CX is ranked a key competitive differentiator by 82% of companies, however only 11% self-rate their CX as nine out of 10 or better. These figures highlight just how tough it can be to adapt to digitally-savvy consumers, particularly with the breadth and complexity of day-to-day customer interactions.
Delivering a superior, memorable customer experience is a challenging balancing act, requiring organisations to execute their product vision while prioritizing customers’ demands. It’s also increasingly difficult now that consumers have so many options to choose from, and far more means of expressing dissatisfaction should an experience take a downturn.
But while business leaders—including C-level executives—commonly promote their customer centricity, the reality is many haven’t quite unravelled what that really means for their organisations. And unfortunately, there are still many instances where existing (archaic) policies inhibit the ability to serve the customer.
Although there’s an understanding that customer experience must incorporate traditional telephony, apps, email, web chat and social media, it takes much more than simply providing different platforms for consumers to use. Omnichannel isn’t enough.
In order to optimise customer experience, companies must ask:
How well do our various channels communicate?
How can we reduce the number of times clients need to pass a security check without jeopardising their privacy and data?
Can we start a conversation over web chat, and then move it to phone call or video?
How can we better understand every one of our unique customers?
How can all of these elements be wrapped together to ensure the entire organisation is ready to serve?
All of these questions have something in common: they require a modern platform that is flexible enough to meet every customer’s unique needs, as well as the ability to collect and analyse data to inform intelligent decisions that will boost the value the brand can deliver.

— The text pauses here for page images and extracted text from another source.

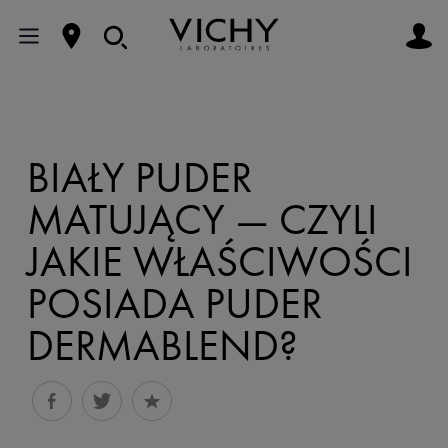
BIAŁY PUDER
MATUJĄCY — CZYLI
JAKIE WŁAŚCIWOŚCI
POSIADA PUDER
DERMABLEND?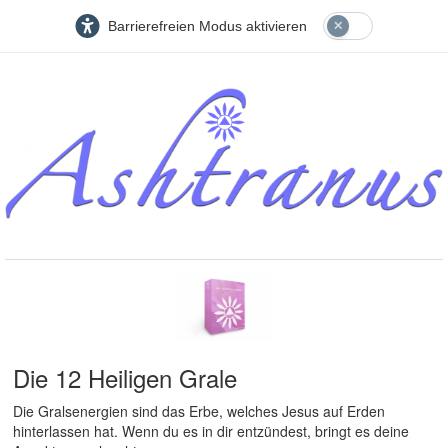
Barrierefreien Modus aktivieren
Die 12 Heiligen Grale
Die Gralsenergien sind das Erbe, welches Jesus auf Erden
hinterlassen hat. Wenn du es in dir entzündest, bringt es deine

To effectively serve customers, companies need to consolidate touch points to deliver a consistent, seamless experience through various channels—but they must also ensure that every team member—in any role—is a customer experience expert who has the right tools and data when they get a query.

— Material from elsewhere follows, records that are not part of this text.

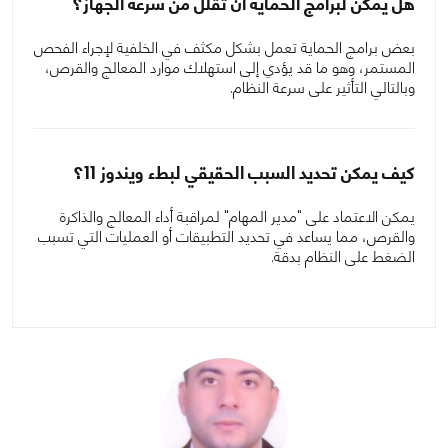
هل يمكن لبرامج الحماية أن تقلل من سرعة الجهاز؟
بعض برامج الحماية تعمل بشكل مكثف في الخلفية لإجراء الفحص
المستمر، وهو ما قد يؤدي إلى استهلاك موارد المعالج والقرص،
وبالتالي التأثير على سرعة النظام.
كيف يمكن تحديد السبب الحقيقي لبطء ويندوز 11؟
يمكن الاعتماد على "مدير المهام" لمراقبة أداء المعالج والذاكرة
والقرص، مما يساعد في تحديد التطبيقات أو العمليات التي تسبب
الضغط على النظام بدقة.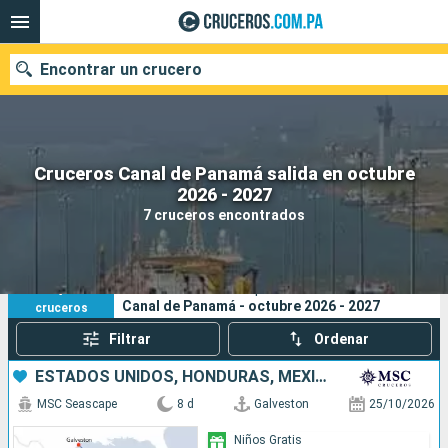
Encontrar un crucero
Cruceros Canal de Panamá salida en octubre
Nuestros destinos
2026 - 2027
7 cruceros encontrados
Fecha de salida
Puertos
Compañías
7
Sus criterios de búsqueda:
Canal de Panamá - octubre 2026 - 2027
cruceros
Buscar
Filtrar
Ordenar
ESTADOS UNIDOS, HONDURAS, MÉXICO
MSC Seascape
8 d
Galveston
25/10/2026
Niños Gratis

At Avaya, we have fundamentally transformed our services delivery model. We enable our clients to create experiences that align to the needs of their businesses while catering for the expectations of their customers. By developing a flexible software core that can be customised to almost every customer experience scenario, we are helping organisations become ready to serve, which leads to maximised customer satisfaction and subsequent retention.
Customer experience is of such prominence that analyst firm IDC argued the evolving contact centre market is buoyed by business leaders’ focus on improving CX. This demonstrates the opportunity at hand, however organisations must do more than simply provide a selection of channels for consumers to use. Long wait times are perceived as unacceptable—the limited flow of data within an omnichannel environment should be too. Companies need to let their customers determine value. And that is the approach Avaya has adopted in order to fulfil our role as the communications company for digital transformation.